Bien consciente de cette plaie béante dans les sociétés démocratiques, une nation comme la Chine n’hésite plus à positionner ouvertement son système autocratique comme le modèle de l’avenir.

Une proposition de substitution décomplexée qui fait mouche, comme en témoigne très récemment le drame qui se joue en Birmanie. Beaucoup d’observateurs pensent d’ailleurs que c’est pour contrer cette propagande d’anoblissement des régimes autocratiques que Joe Biden, qu’on pensait faussement manquer de pep, n’hésite pas à tirer à boulets rouges sur les commanditaires. En l’espace de quelques mois, il a dégainé durement sur le régime chinois, Poutine et la Turquie. Il a été si direct et véridique que c’est à se demander maintenant si élire un presque octogénaire qui cherche plus à laisser des traces qu’à préparer son futur ne serait pas la solution à la crise qui secoue nos sociétés. C’est comme si, se considérant probablement comme le président d’un seul mandat, Biden n’a pas peur de déplaire. Ce qui lui donne cette liberté qui expliquerait sa rhétorique sans complaisance envers ce qu’il considère comme les ennemis de la démocratie.

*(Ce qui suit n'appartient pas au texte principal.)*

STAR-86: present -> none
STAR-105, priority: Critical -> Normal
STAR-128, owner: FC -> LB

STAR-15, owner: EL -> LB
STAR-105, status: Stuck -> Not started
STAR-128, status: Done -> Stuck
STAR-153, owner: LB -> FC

L’histoire nous dira ce qu’il adviendra de son règne, mais force est d’admettre que ce gars a une vraie compassion pour les damnés du néolibéralisme qui abondent dans son pays. Cette révolution progressiste qu’il essaye de mettre en marche aux États-Unis est la preuve qu’on peut améliorer les choses. Juste le fait de parler sans aucune nuance de la nécessité de s’attaquer à la crise environnementale et partager la richesse dans cette Amérique à la fois si riche et si pauvre donne le goût d’élire des octogénaires qui cherchent bien plus à laisser un bel héritage de leur passage dans la biosphère qu’à semer des graines pour leur avenir.

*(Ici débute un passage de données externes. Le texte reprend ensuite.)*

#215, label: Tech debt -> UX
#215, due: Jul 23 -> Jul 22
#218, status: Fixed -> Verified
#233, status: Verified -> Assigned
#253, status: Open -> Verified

Bon, pour terminer, je dois reconnaître que Donald Trump, qui a traumatisé la planète pendant les quatre dernières années, avait juste quelques années de moins que Biden. Finalement, peut-être que ma théorie ne vaut tout simplement pas de la chnoute, car Donald est une preuve irréfutable qu’il y a aussi un risque à confier le pouvoir aux aînés. « Le pire con, c’est le vieux con, car on ne peut rien contre l’expérience. » Ainsi disait Jacob Braude.